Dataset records
★ ★ ★ ★ ★ ★ ★
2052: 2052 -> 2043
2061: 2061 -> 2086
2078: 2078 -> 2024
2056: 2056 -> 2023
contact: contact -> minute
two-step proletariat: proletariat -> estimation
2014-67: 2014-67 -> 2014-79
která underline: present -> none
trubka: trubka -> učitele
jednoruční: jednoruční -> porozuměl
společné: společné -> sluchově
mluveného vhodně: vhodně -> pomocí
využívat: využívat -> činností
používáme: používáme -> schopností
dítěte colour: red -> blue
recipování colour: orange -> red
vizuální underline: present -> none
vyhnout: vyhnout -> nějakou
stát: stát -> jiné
★ ★ ★ ★ ★ ★ ★
## Task statement
Count the lines of the records that contain the string "colour", with case counting, and reply with the number alone.

## The output
2